New technique for stroke patients with a-fib offers warfarin alternative

A study of patients with atrial fibrillation and one or more comorbidities showed that using left atrial appendage closure reduced rates of stroke, cardiovascular death, and systemic embolism more effectively than warfarin therapy.

ATRIAL FIBRILLATION PATIENTS with a stroke risk are often treated with warfarin. A new technique used for left atrial appendage (LAA) closure may be an alternate treatment. Researchers enrolled 707 patients with non-valvular atrial fibrillation, who had at least one of the following criteria: stroke, transient ischemic attack, congestive heart failure, diabetes, hypertension, or age of at least 75 years. The patients were randomized to receive either percutaneous closure of the LAA and warfarin cessation, or usual warfarin treatment, with a target international normalized ratio between 2.0 and 3.0. The end point of the study was a composite of stroke, cardiovascular death, and systemic embolism.

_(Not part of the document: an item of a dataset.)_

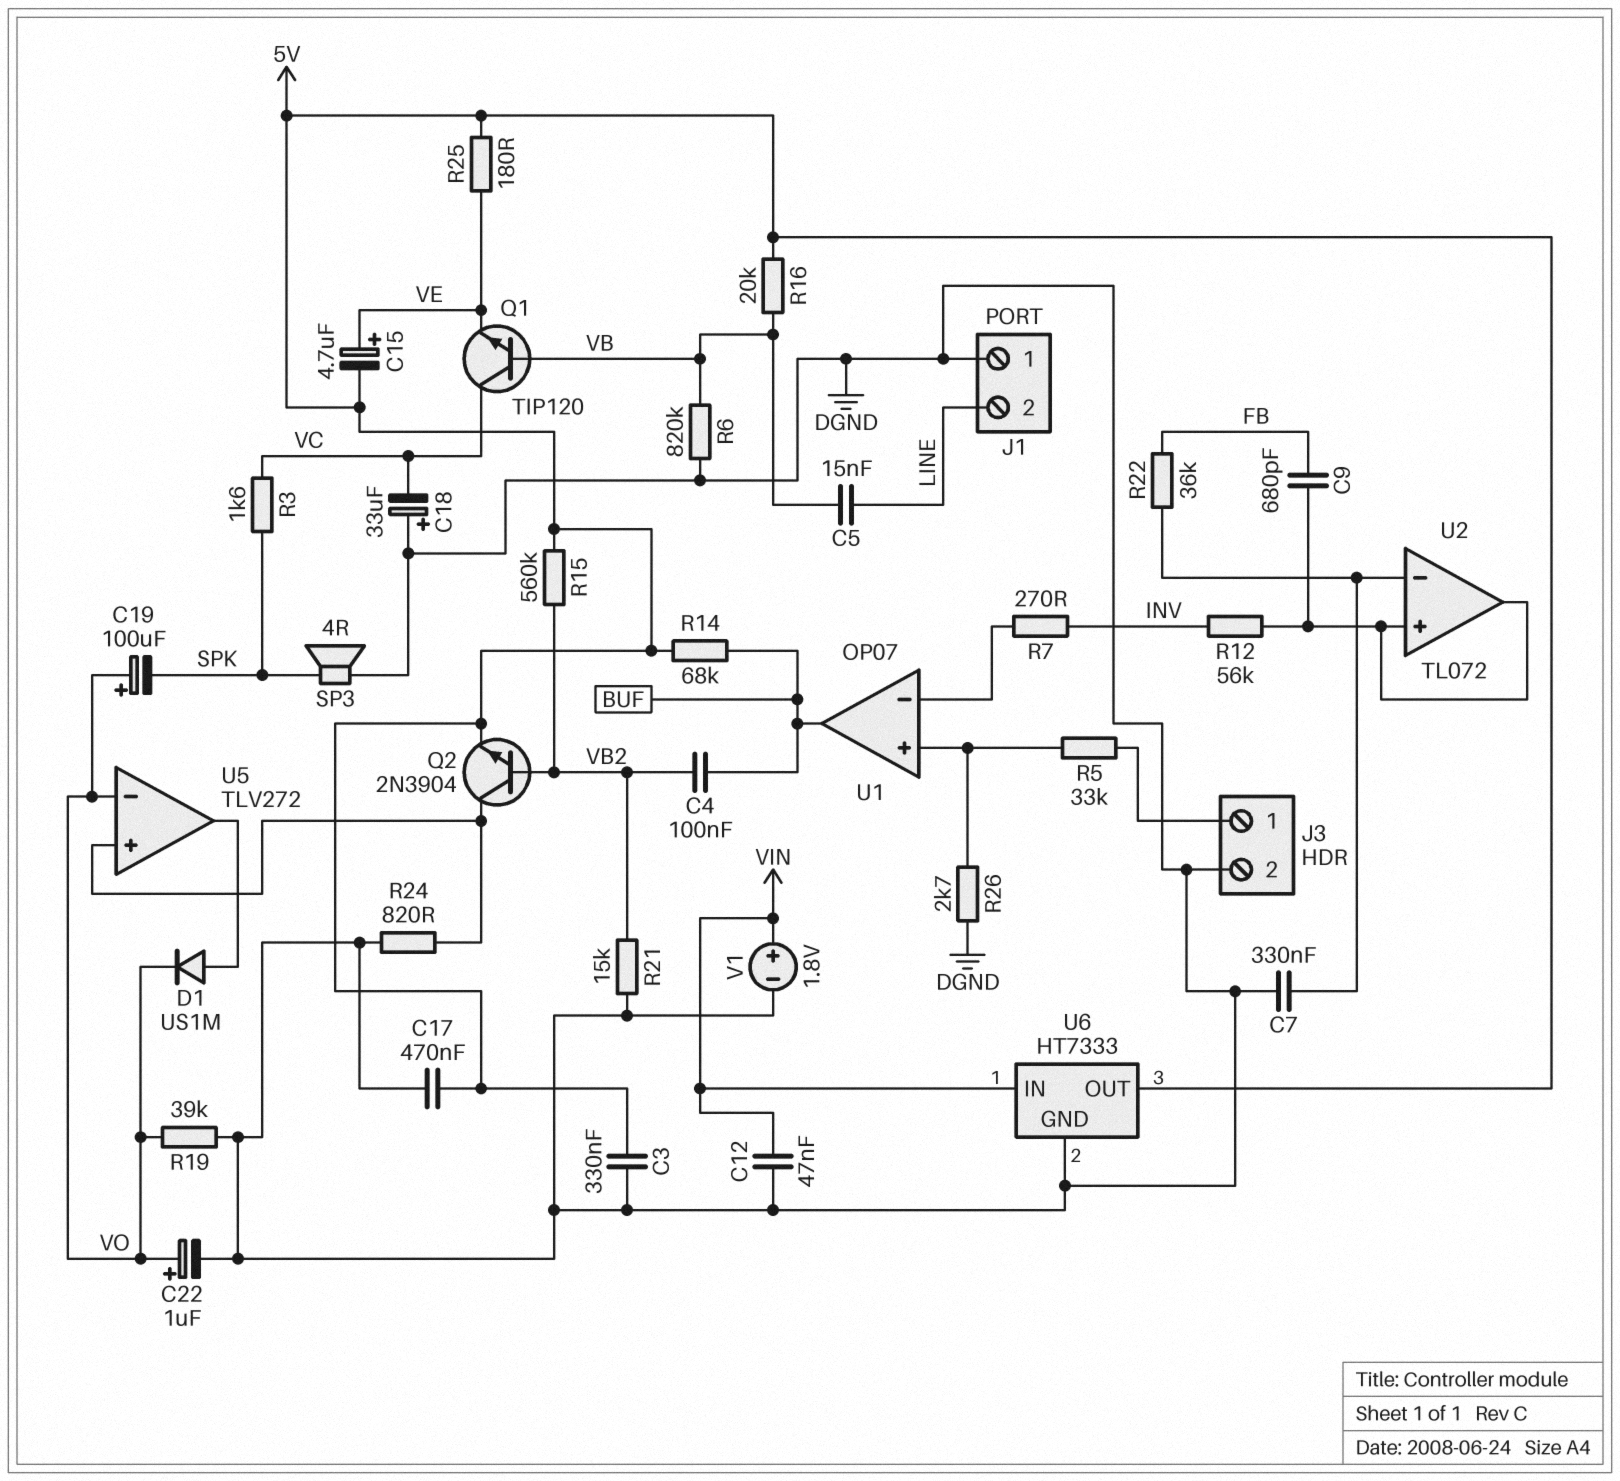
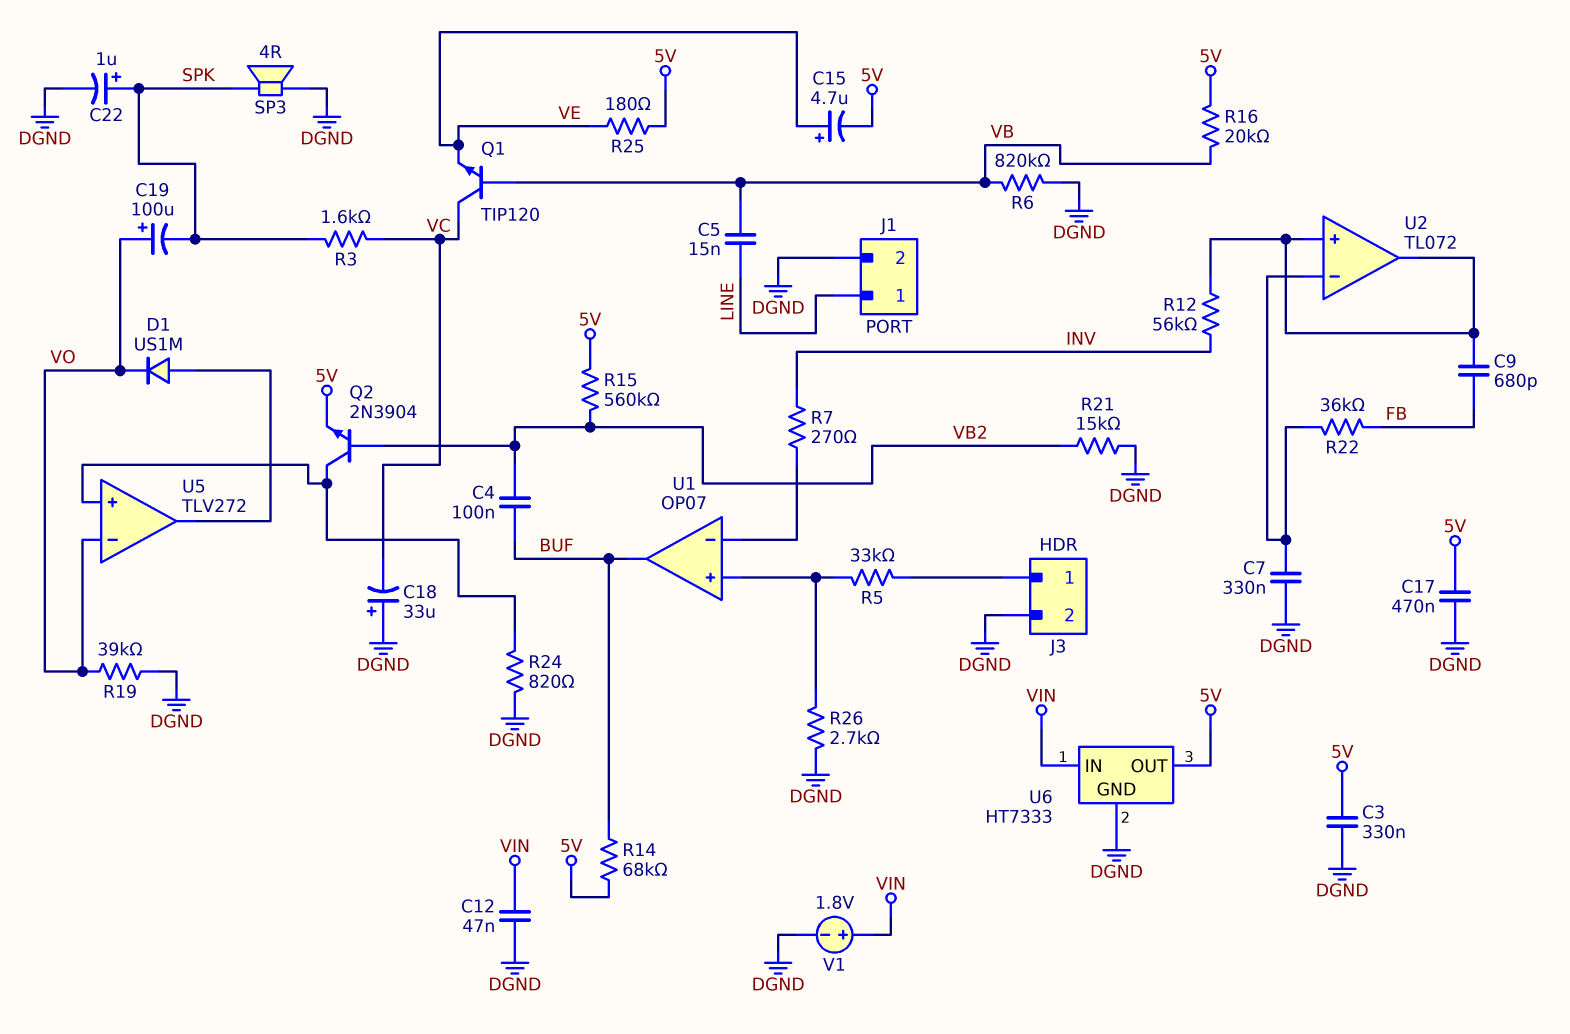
C22: 1uF (plus VO, minus DGND) -> 1uF (plus SPK, minus DGND)
J1 pin 1: DGND -> LINE
J1 pin 2: LINE -> DGND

At 1,065 patient-years of follow-up, the combined rate for stroke, cardiovascular death, and systemic embolism was 3.0 per 100 patient-years in the study group and 4.9 per 100 patient-years in the control group. Warfarin therapy was stopped at 45 days in 87% of the patients in the study group.

Holmes DR, Reddy VY, Turi ZG, et al. Percutaneous closure of the left atrial appendage versus warfarin therapy for prevention of stroke in patients with atrial fibrillation: a randomised non-inferiority trial. Lancet. August 15, 2009;374(9689):534–542.